Hong Kong also enjoys preferential access to the mainland through the Closer Economic Partnership Arrangement (CEPA), yet we are hindered by restrictions on entry into certain core industries, such as genetic testing and therapies which we have a strong edge in. If designated parties in the Loop area could be exempt from these restrictions, both sides of the border would benefit.

We can make a similar case for other entities that fall within the I&T value chain: can companies in the Loop, after getting a Hong Kong patent, enjoy a faster application process for a Chinese patent? Can biotech companies in the Loop enjoy priority review by the mainland’s drug regulating body? These are endeavours that we could embark on.

At the same time, Hong Kong needs more innovative industrial policies. Amid heated debates over an occupancy in Yuen Long Industrial Estate, we should be asking what we can do to nurture critical, valuable, and high-end research and development (R&D) and manufacturing. Our industrial estates will remain vacant otherwise.

Plans to establish Taiwan-based chip manufacturers in Hong Kong over the years reportedly failed to materialise. It was also reported that a pharmaceutical company’s interest in setting up a vaccine plant here was not proactively received.

Similarly, there was talk that a leading contract research organisation (CRO) had explored settling in Hong Kong several years ago, yet we did not have flexible enough occupancy policies to accommodate its large-scale R&D activities. All these companies went elsewhere.

Of course, we have produced a couple of exceptional tech companies in recent years, yet funding and other incentives offered elsewhere make their long-term presence in our hometown uncertain. Hong Kong’s pride, metaverse pioneer Animoca Brands, just secured US$110 million in funding, with the bulk coming from Singapore’s Temasek.

As Lee has rightly pointed out, we have been in dire need of talent, especially in I&T, for years. Another local gem, AI-biotech company Insilico Medicine moved from the US to our Science Park three years ago. But it has also established a base in Suzhou, and given the mainland’s aggressive talent acquisition policies, we can’t afford to be complacent.

In short, the creation of a Northern Metropolis will not inherently result in the rise of a new centre of innovation. The government put forward some proposals on core infrastructure last year, yet we are still awaiting more extensive industrial policies.

We hope next week’s policy address will add some concrete plans to the government’s vision, and address some, if not all, of the most commonly raised problems.
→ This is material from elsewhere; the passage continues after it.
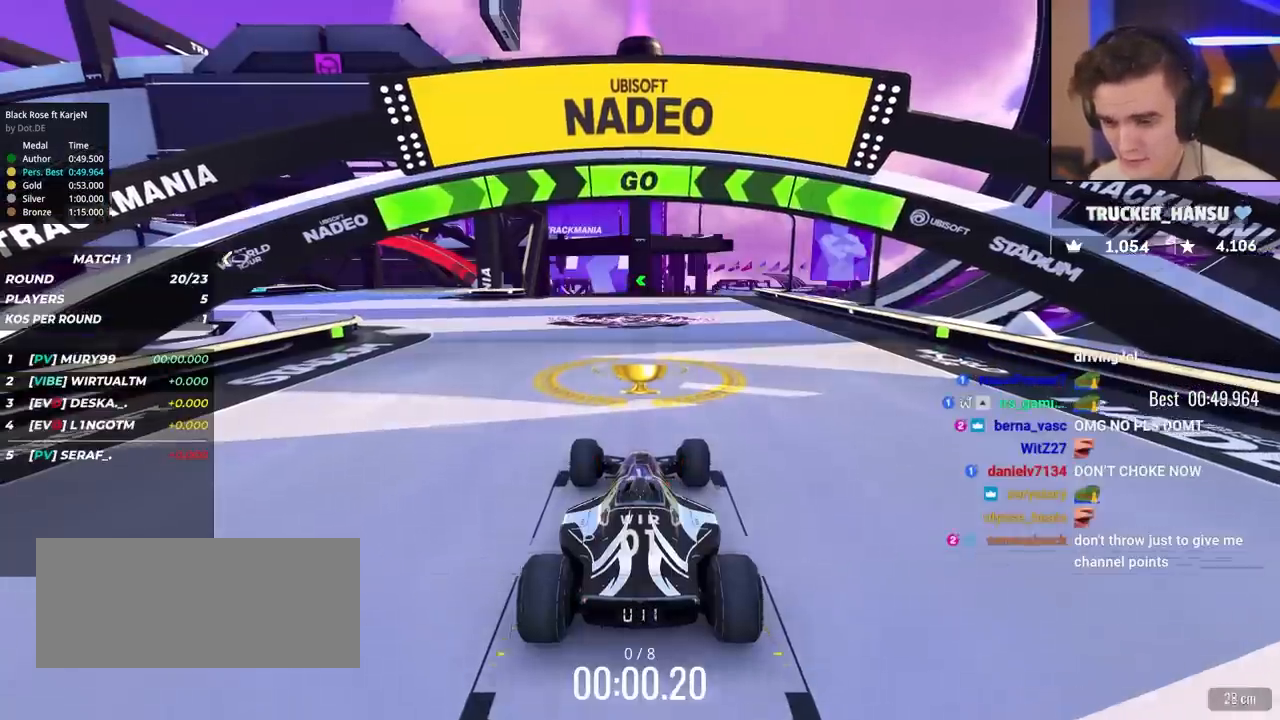
{"keys": ["left", "up"], "events": [[200, "left", "down"], [283, "left", "up"], [383, "left", "down"]]}
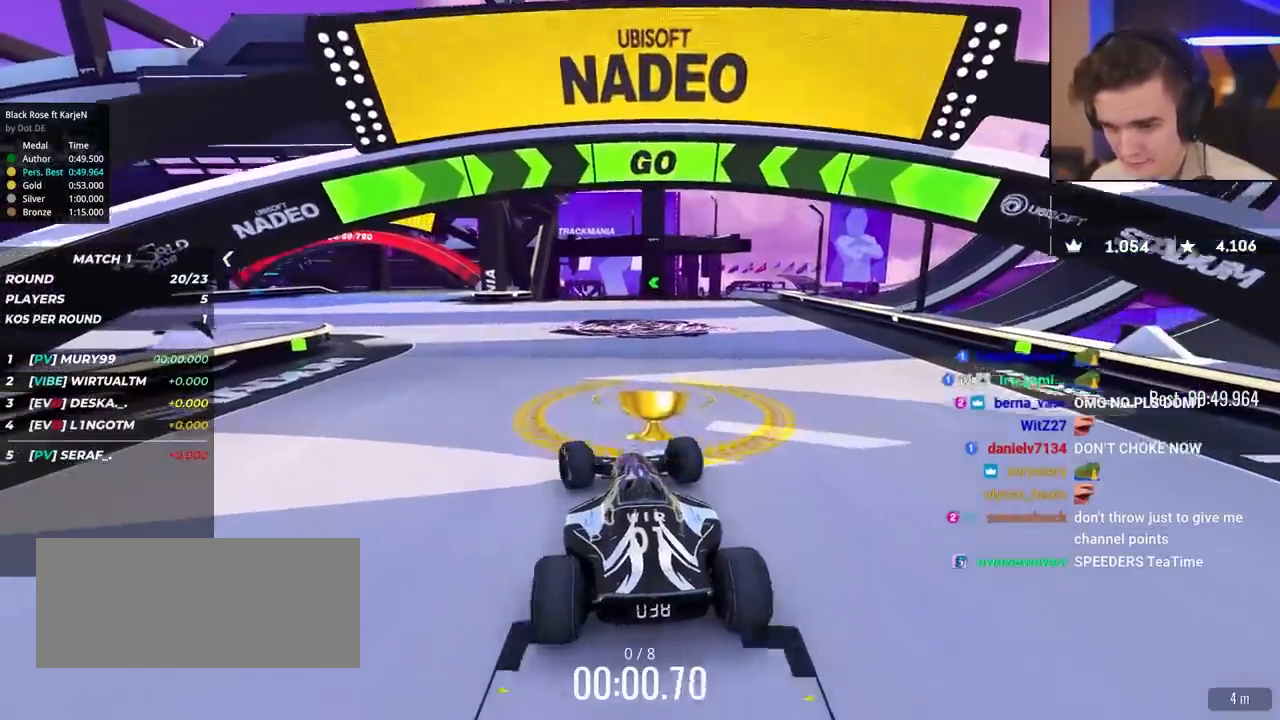
{"keys": ["left", "up"], "events": [[17, "left", "up"], [117, "left", "down"], [217, "left", "up"], [300, "left", "down"], [400, "left", "up"], [500, "left", "down"]]}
Apart from common industrial policies, the promised I&T development blueprint should also outline key emerging industries that Hong Kong could lend its capabilities to, specific areas we should specialise in, industry-specific regulatory reforms and clear GDP goals.

We are confident in the government’s determination and are truly looking forward to its fast and big moves to transform adversity to opportunity.